What is Leishmaniasis?
leishmaniasis is a disease caused by parasites belonging to the genus Leishmania . Leishmaniosis affects the skin, mucosal membranes and internal organs. Leishmaniasis is also called Sandfly's disease , dum-dum fever , espundia and azar , which is Hindi for "black fever". It is relatively unknown in the developed world, but affects many poor countries.
leishmaniasis is caused by parasitic leishmania Protozoa. These parasites are transmitted by sand sucking blood. Once parasites are transmitted to people or animals through sand bite, the host's immune system attempts to consume protozoa with immune cells called macrophages . It usually beats the infection, but leishmania Protozoa is able to survive and multiply in macrophas. Finally, these macrophages tore, release protozoa and allow them to take over neighboring cells.

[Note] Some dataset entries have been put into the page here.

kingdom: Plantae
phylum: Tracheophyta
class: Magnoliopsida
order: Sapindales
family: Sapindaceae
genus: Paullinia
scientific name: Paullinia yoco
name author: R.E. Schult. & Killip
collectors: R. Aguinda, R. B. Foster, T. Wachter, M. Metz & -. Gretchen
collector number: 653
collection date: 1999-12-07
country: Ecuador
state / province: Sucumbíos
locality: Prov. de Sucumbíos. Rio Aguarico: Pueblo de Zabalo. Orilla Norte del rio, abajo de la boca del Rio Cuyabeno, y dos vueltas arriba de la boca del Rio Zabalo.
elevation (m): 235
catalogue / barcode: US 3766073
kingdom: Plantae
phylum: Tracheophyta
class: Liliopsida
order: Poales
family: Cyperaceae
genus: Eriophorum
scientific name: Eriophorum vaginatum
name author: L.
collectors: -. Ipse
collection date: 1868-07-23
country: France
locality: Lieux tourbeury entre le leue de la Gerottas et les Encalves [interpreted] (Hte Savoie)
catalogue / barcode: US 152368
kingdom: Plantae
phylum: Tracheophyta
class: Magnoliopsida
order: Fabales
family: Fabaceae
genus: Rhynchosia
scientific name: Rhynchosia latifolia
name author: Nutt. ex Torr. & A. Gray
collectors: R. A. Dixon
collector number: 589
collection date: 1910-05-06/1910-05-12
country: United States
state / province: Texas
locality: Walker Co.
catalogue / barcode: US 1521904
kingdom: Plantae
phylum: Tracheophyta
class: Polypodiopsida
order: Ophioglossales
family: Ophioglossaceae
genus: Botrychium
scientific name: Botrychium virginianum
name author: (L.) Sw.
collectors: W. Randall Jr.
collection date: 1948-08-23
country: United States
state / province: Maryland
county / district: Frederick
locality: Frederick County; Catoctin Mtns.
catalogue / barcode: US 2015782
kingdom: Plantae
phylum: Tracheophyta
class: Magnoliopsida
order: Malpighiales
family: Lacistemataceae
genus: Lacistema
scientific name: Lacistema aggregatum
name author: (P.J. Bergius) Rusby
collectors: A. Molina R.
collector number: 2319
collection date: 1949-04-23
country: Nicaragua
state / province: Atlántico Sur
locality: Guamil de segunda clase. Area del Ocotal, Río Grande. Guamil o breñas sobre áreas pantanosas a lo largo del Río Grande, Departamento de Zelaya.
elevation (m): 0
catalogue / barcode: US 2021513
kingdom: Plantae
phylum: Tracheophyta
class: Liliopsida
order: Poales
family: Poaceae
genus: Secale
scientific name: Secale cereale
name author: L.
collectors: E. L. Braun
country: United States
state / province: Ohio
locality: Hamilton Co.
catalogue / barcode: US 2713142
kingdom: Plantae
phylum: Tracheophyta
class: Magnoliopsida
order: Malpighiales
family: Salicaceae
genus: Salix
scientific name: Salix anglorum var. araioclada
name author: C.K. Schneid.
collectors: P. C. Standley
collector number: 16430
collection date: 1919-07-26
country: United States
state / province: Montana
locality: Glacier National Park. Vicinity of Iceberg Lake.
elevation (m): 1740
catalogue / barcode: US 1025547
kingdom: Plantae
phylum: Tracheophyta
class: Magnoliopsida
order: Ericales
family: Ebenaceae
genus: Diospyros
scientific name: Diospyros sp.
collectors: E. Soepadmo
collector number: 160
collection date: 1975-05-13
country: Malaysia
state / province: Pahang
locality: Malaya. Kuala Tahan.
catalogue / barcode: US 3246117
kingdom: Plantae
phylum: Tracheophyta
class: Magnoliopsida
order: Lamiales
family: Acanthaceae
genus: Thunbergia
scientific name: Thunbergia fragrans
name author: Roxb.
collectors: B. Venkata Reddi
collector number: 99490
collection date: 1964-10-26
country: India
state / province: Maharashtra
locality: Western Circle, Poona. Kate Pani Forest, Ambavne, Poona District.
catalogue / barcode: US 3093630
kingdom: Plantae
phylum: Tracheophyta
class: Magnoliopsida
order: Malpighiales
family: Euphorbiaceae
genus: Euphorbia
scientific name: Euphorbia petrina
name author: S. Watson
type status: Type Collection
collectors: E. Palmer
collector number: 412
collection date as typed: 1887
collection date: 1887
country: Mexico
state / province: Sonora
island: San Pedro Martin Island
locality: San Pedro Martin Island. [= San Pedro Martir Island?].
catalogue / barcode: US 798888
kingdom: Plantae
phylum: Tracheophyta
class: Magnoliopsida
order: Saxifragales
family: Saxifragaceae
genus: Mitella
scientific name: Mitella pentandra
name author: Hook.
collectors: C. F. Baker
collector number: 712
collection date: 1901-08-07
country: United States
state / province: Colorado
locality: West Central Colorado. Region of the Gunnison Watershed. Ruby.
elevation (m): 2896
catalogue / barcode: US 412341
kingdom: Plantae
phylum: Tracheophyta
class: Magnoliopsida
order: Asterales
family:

Leishmaniasis course takes this initial infection depends on the specificThe protozoa type and reaction causes the host's immune system. There are more than twenty varieties leishmania that can infect people.
There are four main forms of Leishmaniasis. located skin leishmaniasis is characterized by an itchy lesion on the arm or leg or face and possibly swollen lymph nodes in the same area. Within months, the pain develops a red raised edge and a central crater. He can heal himself or attack and destroy the surrounding tissue. diffuse skin leishmaniasis is similar, with the exception of lesions it spread throughout the body and resemble leprosy.
microcutane leishmaniasis begins with the type of ulcers that indicate localized skin leishmaniosis, but years after these lesions heal, new in the mouth and bears, or occasionally near the genitalia. The new ulcers are painful, erode basic tissue and are proneto bacterial infection. Other symptoms include fever, weight loss and anemia.
visceral leishmaniasis is the most serious form of illness. The lesions appear on the skin and the skin takes gray. Protozoa travels through the bloodstream to the liver, spleen, lymph nodes and bone marrow. Weakness, diarrhea and weight loss are common.
leishmaniasis is treatable, but the existing drugs are expensive. The most common is the course of stibogloponing sodium or meglumin. In the development phases there are cheaper oral drugs and potential vaccines.
leishmaniasis primarily affects poor communities in isolated areas where it is susceptible to an epidemic. Is present in approximately 88 countries from Central and South America to West Asia; However, more than 90 percent of the cases of visceral leishmaniasis are in Bangladesh, Brazil, India, Nepal and Sudan. In Sudan, one epidemic lasted from 1984 to 1994 and required more than 100,000 lives.